■ **Work instructions**: If a line in the records below contains "CGPointMake", copy that line.
Dataset records section start
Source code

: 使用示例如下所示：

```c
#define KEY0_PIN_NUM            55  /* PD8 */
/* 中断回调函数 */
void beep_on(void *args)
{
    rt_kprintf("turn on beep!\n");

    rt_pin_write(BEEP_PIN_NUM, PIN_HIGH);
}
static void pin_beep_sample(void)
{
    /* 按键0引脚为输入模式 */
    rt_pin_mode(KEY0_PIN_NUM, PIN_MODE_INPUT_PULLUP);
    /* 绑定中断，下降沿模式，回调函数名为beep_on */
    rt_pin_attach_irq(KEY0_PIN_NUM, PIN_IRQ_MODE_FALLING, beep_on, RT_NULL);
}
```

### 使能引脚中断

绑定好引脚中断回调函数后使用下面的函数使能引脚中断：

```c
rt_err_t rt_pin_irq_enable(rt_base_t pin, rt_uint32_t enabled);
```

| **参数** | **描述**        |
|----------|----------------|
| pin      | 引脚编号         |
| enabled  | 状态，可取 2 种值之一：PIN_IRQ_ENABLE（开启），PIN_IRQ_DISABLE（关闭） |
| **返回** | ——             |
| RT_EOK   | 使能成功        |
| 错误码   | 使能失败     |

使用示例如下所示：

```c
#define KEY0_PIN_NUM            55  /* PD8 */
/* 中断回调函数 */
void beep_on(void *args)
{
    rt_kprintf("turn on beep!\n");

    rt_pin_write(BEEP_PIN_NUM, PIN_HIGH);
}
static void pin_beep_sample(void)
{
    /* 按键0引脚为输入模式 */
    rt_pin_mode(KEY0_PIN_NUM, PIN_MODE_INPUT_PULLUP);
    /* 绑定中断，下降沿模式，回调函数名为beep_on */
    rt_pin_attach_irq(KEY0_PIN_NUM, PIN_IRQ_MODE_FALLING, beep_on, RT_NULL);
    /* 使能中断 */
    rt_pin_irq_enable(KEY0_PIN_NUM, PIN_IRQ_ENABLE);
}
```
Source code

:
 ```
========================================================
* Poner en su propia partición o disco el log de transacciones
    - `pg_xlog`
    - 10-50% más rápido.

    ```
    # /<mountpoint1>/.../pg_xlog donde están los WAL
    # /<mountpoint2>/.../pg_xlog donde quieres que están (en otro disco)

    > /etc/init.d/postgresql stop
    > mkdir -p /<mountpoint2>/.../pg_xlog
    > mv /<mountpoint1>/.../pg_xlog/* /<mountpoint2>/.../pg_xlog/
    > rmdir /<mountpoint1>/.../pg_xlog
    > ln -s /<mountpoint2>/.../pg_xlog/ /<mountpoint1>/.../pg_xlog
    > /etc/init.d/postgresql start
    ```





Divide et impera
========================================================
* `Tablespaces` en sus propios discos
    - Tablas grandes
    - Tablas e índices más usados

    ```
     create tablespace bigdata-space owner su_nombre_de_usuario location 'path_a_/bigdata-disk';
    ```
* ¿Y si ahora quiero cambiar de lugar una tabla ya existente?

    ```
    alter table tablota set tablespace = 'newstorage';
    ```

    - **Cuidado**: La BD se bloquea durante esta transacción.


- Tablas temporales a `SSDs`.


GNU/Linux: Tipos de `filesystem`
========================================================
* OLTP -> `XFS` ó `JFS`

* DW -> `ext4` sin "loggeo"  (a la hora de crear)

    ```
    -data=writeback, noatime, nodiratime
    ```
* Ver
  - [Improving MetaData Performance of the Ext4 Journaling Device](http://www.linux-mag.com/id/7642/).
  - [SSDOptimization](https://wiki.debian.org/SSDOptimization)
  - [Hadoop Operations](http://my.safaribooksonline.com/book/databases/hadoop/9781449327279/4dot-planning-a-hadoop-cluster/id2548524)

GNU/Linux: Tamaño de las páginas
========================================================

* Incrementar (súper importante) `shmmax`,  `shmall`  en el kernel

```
Dataset records section end
Dataset records section start
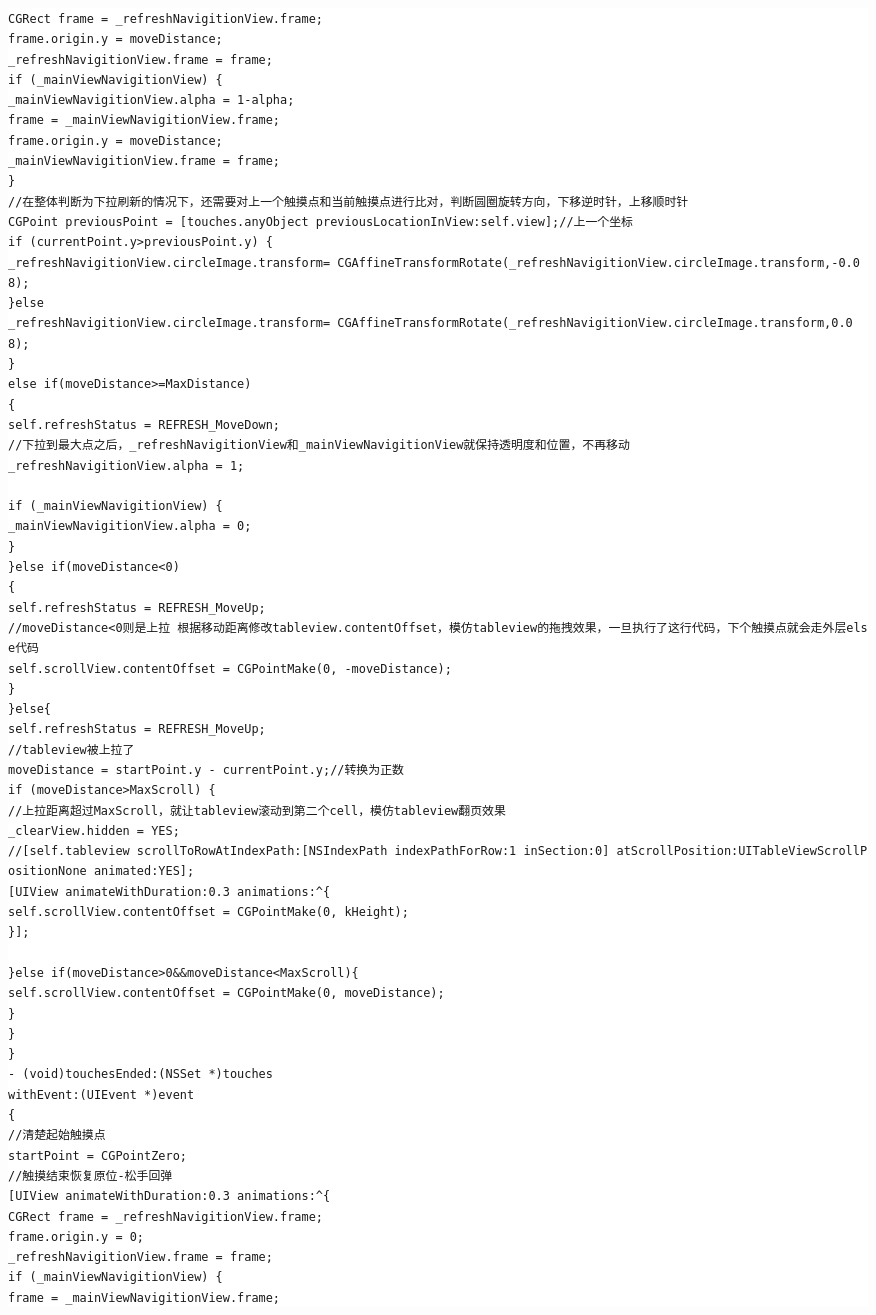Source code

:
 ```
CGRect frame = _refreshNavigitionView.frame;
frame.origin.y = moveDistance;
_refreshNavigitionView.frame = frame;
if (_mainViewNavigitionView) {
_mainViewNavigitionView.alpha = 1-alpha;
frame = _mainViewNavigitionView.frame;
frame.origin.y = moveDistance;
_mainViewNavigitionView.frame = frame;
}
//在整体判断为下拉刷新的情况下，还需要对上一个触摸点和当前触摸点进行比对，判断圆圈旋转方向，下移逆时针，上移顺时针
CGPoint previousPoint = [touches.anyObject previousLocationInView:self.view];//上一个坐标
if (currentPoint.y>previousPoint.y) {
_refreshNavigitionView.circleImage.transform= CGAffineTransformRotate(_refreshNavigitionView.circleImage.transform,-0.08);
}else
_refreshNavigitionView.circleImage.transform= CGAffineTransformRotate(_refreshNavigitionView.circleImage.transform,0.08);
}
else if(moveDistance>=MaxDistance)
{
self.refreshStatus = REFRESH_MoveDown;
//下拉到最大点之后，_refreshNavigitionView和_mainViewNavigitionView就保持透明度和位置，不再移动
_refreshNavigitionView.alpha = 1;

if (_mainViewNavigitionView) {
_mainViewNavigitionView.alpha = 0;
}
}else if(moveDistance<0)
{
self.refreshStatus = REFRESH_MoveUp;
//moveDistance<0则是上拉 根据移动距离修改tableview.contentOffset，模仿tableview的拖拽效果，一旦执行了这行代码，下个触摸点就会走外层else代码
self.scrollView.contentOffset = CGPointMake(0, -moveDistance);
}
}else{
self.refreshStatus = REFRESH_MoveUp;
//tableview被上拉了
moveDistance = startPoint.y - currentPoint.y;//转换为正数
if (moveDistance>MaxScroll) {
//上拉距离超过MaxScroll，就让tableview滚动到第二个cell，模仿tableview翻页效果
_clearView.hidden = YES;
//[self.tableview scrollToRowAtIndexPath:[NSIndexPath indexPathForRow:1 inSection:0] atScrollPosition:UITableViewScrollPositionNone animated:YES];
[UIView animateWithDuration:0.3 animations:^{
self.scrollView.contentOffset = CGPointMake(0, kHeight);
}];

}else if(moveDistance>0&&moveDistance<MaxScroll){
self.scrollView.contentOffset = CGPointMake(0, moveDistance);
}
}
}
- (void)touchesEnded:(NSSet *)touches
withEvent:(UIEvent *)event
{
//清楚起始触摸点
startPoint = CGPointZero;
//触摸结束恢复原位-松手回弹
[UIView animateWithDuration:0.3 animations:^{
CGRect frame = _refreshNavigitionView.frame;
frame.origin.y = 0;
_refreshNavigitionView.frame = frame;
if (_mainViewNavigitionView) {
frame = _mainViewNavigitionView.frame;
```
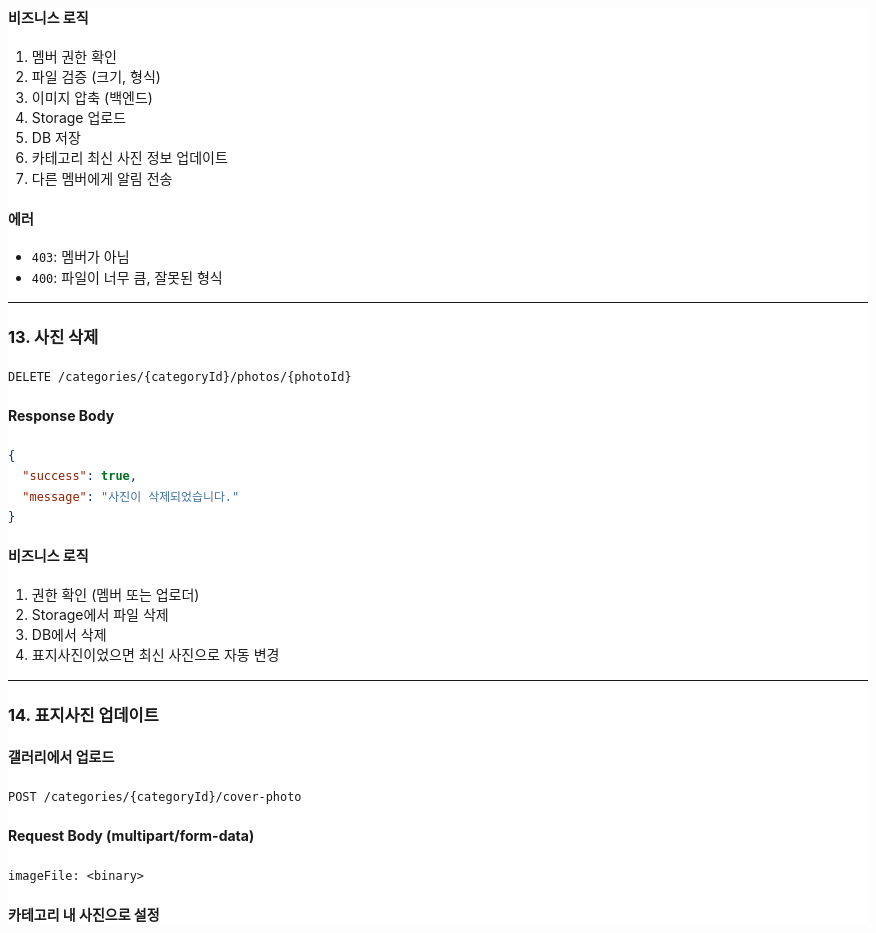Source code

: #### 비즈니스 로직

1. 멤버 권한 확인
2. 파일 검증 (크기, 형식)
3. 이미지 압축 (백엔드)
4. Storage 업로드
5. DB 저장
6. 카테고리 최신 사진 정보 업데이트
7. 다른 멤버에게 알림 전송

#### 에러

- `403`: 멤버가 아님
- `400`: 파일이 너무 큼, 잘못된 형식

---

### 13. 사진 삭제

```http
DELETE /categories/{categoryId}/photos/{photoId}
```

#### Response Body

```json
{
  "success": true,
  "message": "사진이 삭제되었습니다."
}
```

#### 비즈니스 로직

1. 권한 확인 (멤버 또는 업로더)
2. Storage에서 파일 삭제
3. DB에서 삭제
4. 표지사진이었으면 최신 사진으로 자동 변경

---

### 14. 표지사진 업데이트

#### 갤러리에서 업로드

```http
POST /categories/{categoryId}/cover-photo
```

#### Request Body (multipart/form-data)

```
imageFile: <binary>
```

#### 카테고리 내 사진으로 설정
Dataset records section end
■ **Exercise output**:
self.scrollView.contentOffset = CGPointMake(0, -moveDistance);
self.scrollView.contentOffset = CGPointMake(0, kHeight);
self.scrollView.contentOffset = CGPointMake(0, moveDistance);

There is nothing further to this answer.